Wednesday, April 18, 2001
I'm here at Circular Quay on Sydney Harbour where the temperature is a sweltering 27° Celsius. Just across from me is a female street performer who is just standing absolutely still ? doing nothing and saying nothing. One could argue that she is the perfect woman. What better a place to get random ravings on Australia than at Writers Walk at Circular Quay? ? A series of plaques on the pavement containing excerpts from various writers on Australia, Sydney and Sydney Harbor. This is good to see in a country and, more specifically, a city more interested in sports than culture. Still, I'd question the appropriateness of putting your greatest writing on the pavement for most people to just walk over (I seem to be the only person reading them and taking care not to step on them - It reminds me of that Baghdad hotel that used to have a mosaic of George H Bush on the lobby floor for people to trample over) but it can be argued that this is the only way to get most Australians to read ? put it outside! (and to get Sydneysiders to read, you not only have to put it outside but outside at the harbor - if a tree falls in Sydney anywhere other than at the harbor than it didn't happen). This Sydney harbour and bridge worship is a bridge too far – bridges are a means not an end.
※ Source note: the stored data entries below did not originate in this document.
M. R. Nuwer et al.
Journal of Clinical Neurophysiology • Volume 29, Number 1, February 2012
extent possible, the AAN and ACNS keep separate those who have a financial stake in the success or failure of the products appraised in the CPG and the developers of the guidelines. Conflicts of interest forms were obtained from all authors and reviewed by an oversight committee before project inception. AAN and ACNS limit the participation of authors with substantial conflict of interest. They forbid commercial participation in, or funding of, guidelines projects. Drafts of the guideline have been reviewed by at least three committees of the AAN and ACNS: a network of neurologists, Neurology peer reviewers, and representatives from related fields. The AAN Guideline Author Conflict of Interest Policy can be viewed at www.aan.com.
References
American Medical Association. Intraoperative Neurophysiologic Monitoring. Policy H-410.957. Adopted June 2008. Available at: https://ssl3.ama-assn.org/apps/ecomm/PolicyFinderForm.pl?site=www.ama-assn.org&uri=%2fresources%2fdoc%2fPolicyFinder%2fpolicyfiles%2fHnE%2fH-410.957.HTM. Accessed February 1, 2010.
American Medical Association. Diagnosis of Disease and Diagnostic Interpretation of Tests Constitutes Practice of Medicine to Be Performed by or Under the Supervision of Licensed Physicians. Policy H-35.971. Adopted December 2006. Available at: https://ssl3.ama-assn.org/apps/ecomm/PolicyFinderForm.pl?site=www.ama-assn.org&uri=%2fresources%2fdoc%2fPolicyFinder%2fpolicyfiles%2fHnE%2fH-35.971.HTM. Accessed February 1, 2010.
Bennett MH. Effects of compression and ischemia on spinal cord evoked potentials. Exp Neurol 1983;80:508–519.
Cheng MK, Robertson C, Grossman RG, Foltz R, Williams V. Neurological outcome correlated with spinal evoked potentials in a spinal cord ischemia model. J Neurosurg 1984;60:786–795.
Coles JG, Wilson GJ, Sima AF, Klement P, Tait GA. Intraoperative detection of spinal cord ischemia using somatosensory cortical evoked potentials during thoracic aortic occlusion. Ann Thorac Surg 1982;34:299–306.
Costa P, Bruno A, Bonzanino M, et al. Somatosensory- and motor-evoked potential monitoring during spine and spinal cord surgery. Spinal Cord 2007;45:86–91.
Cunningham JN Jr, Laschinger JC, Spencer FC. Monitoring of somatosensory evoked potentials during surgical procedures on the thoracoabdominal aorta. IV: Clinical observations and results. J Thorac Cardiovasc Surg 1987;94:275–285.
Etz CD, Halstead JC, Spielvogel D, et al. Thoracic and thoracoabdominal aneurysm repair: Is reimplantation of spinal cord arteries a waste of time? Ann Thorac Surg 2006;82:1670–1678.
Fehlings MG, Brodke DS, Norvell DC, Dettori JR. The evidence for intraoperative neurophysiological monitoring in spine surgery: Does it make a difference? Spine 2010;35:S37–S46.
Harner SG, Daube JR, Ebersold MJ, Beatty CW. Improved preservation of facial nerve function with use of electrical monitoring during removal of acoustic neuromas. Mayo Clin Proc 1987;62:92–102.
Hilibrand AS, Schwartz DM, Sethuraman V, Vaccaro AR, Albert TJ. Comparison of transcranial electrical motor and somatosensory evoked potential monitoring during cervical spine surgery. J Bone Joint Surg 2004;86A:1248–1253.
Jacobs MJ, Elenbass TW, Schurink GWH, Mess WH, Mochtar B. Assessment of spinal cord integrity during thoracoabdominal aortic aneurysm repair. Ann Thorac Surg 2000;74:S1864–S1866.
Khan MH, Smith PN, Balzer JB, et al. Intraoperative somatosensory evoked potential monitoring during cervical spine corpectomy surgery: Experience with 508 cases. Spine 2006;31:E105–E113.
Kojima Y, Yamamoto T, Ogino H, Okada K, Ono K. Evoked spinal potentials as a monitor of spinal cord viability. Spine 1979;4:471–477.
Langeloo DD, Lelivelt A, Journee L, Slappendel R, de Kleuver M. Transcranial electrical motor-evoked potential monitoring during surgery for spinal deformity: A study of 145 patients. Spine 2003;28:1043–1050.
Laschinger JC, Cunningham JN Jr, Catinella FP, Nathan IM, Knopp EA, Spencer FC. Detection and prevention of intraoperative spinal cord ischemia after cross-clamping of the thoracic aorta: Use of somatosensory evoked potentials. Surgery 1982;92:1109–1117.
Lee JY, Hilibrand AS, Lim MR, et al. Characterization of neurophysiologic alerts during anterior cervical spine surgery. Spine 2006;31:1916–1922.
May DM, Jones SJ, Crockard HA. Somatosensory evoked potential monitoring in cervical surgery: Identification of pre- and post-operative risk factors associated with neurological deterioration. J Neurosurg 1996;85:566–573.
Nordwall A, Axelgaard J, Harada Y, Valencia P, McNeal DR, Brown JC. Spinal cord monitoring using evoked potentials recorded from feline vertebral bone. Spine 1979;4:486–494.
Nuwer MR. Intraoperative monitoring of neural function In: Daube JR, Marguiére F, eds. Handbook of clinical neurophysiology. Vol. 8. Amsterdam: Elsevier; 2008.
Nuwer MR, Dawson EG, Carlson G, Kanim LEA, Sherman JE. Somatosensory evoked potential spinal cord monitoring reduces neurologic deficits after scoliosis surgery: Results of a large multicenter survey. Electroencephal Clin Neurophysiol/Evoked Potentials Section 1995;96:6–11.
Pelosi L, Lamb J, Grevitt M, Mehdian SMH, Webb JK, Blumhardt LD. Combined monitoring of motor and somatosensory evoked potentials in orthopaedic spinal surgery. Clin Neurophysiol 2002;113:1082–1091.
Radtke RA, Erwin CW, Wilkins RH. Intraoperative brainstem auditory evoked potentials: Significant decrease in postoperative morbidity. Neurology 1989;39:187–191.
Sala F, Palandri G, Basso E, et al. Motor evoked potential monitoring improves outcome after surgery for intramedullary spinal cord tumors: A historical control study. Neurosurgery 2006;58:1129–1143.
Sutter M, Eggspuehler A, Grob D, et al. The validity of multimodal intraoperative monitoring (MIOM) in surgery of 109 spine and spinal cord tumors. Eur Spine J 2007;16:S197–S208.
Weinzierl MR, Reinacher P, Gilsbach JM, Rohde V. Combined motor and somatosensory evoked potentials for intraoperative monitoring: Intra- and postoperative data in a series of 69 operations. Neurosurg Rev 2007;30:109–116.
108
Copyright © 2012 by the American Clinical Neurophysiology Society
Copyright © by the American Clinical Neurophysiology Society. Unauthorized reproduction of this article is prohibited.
Here's one from Rudyard Kipling, "Sydney was populated by leisured multitudes, all in their shirtsleeves and all picnicking all the day. They volunteered that they were new and young but would do wonderful things someday." (Rudyard Kipling," Something of Myself", 1937). Looking around Sydney Harbor, the first part of that would appear to still hold true today and the promise has certainly been fulfilled.
"In Melbourne all views are equally depressing so there's no point in having one. No one in Sydney ever wastes time debating the meaning of life ? it's getting yourself a water frontage, people devote a lifetime to the quest" (David Williamson", "Emerald City", 1987).
"It's grand to be an unemployed and lie in the Domain, wake up every second day and got to sleep again" (A .B. Banjo Patterson, "It's Grand", 1902)
"The sun came up through the heads and stole its way to the Quay. Far over the bay each of the tiny waves turned to flame and, as the sun rose higher, it left pearly tracks across the water. A month would not be long enough to imbibe such beauty" (Miles Franklin, "My Career Goes Bung", 1946)
""It's a funny thing' Gene said, 'you go to a new country and you expect everything to be different and then you find there's such a lot that stays the same'" (Neville Shutte, "A Town Like Alice", 1950).
"It 'appened this way, I 'ad just come down, after long years, to look at Sydney town and, struth, was I knocked endways, there surprised, I never dreamed, that arch that cuts the skies, the Bridge!" (C.J. Denis, "I Dips Me Lid", 1936)
"This is really a wonderful colony, ancient Rome, in her imperial grandeur, would not be ashamed of such an offspring" (Charles Darwin, letter, 1836).
"There is material for a dozen buccaneering stories to be picked up in the hotels at Circular Quay" (Robert Louis Stevenson)
"Australia is a big blank map and the whole people is constantly sitting over it like a committee trying to work out the best way to fill it in" (C.E.W. Bean, "The Dreadnaught of the Darling", 1911)
"Australia is still revealing itself to us, we oughtn't to close off possibilities by declaring too early what we have already become" (David Malouf, Lugarno Postscript Notes and Furphies", 1979)
"Australia is not only at the Antipodes she is far away from everything, sometimes even herself" (Umberto Eco," L'Espresso Magazine", 1982)
"Sydney is a city of light and wind more than of architecture, the majesties of nature and the monstrosities of man have a cheek by jowl evidence in Sydney more insistent I think than in any other city in the world". (George Johnson, "Clean Straw for Nothing", 1969)
"Australia is my birth place but I can not call it my own as well as my native land for I have no right to live there. Until a treaty is agreed with the original inhabitants I shall be homeless in the world" (Germaine Greer, "Journal of the Plague Year", 1988)
"Sydney Harbor, one of the most beautiful, vast and safe bays the sun had ever shone upon" (Joseph Conrad, "Mirror of the Sea", 1806)
And finally, this last one I've chosen is neither by an Australian nor about Australia but universal, I would rather be ashes than dust, a spark burnt out in a brilliant blaze then be stifled in dry rot for man's chief purpose is to live not to exist. I shall not waste my days trying to prolong them, I shall use my time" (Jack London)
And with that it's farewell, for now, to the Writers Walk, Circular Quay, Sydney Harbor, The Opera House and "the arch* that cuts the skies".